France, United Kingdom

When disagreements arise in construction projects, it is in all parties' interests to resolve conflicts quickly and efficiently.

Disputes in the construction sector, as in any industry, usually arise due to the failure of one or more parties to comply with contractual obligations.

They can also arise from errors and omissions in contract documentation/design, or suspension/termination provisions (the latter of which is particularly relevant to the Covid-19 crisis).

Construction disputes are often complicated and multifarious, meaning they take a long time to resolve in any event, but they are frequently further delayed by avoidable glitches that occur from the contract drafting stage right through to arbitration proceedings.

Choice of contract

Before a construction project commences, choosing an effective form of contract and negotiating the terms shrewdly puts a party in a strong position if a dispute arises, and may help avoid disputes altogether.

In international construction projects, the Fédération Internationale Des Ingénieurs-Conseils (FIDIC) Rainbow Suite (updated in 2017) is the most commonly used form of contract.

One of the main reasons FIDIC is popular is that it sets out a complete code for progressing from claims, to disputes, to arbitration (if necessary), and the 2017 update made standing dispute adjudication and avoidance boards (DAAB) mainstream.

Establishing a board takes time, but it avoids claims accumulation and promotes a healthy 'use it or lose it' culture.

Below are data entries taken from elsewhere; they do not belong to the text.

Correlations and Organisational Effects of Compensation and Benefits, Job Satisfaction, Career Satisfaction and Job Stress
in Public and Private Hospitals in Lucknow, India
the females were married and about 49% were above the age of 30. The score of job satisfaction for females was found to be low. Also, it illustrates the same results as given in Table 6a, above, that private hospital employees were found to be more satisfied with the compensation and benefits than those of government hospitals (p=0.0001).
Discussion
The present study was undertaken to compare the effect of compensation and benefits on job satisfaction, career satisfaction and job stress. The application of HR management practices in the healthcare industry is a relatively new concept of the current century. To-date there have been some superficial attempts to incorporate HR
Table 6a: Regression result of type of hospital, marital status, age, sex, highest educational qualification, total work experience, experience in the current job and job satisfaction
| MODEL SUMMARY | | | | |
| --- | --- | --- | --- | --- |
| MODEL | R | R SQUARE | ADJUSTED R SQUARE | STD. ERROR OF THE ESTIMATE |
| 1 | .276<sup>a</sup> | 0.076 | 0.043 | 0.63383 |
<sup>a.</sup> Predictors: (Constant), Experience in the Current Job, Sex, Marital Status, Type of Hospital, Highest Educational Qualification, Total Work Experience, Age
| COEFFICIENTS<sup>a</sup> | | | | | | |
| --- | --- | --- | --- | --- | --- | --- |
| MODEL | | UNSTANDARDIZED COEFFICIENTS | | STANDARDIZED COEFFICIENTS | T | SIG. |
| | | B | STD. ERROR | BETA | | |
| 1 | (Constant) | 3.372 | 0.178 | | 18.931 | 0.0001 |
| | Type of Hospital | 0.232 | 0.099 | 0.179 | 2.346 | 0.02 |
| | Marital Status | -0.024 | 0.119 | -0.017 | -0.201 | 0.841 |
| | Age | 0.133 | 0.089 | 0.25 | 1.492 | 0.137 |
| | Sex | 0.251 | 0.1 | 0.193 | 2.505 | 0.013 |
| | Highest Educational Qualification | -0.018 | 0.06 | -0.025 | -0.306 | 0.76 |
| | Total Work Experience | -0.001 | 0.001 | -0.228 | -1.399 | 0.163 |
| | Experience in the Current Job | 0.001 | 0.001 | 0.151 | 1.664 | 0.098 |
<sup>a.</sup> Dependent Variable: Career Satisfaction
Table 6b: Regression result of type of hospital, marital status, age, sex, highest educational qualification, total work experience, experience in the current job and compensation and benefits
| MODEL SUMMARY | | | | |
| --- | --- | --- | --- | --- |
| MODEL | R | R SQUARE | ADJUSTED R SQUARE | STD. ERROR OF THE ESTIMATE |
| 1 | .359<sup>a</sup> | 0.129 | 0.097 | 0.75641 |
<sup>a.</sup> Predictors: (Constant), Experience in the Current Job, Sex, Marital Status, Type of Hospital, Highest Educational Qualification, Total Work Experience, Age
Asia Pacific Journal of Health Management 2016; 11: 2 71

FIDIC may not suit every project however, as its three-stage process may be overly-prescriptive in some cases.
In certain jurisdictions, other contracts may be used for public or domestic construction projects, such as the Joint Contracts Tribunal (JCT) and New Engineering Contract (NEC), which are popular in the UK.

Most standard contracts do not prescribe methods for demonstrating or assessing disruption to projects, but there are important distinctions between their approaches to assessing delays.

For example, under FIDIC, there is no set methodology for assessing delay; instead, these contracts rely on retrospective analyses of what actually happened and where delays occurred.

The NEC contract, by contrast, prescribes a prospective form of delay analysis, which is helpful in promoting good contemporaneous project management but can create difficulties in arbitration, because forward-looking analyses may not reflect the actual course of events.

Experience suggests that tribunals prefer retrospective analyses to establish the effect of breaches.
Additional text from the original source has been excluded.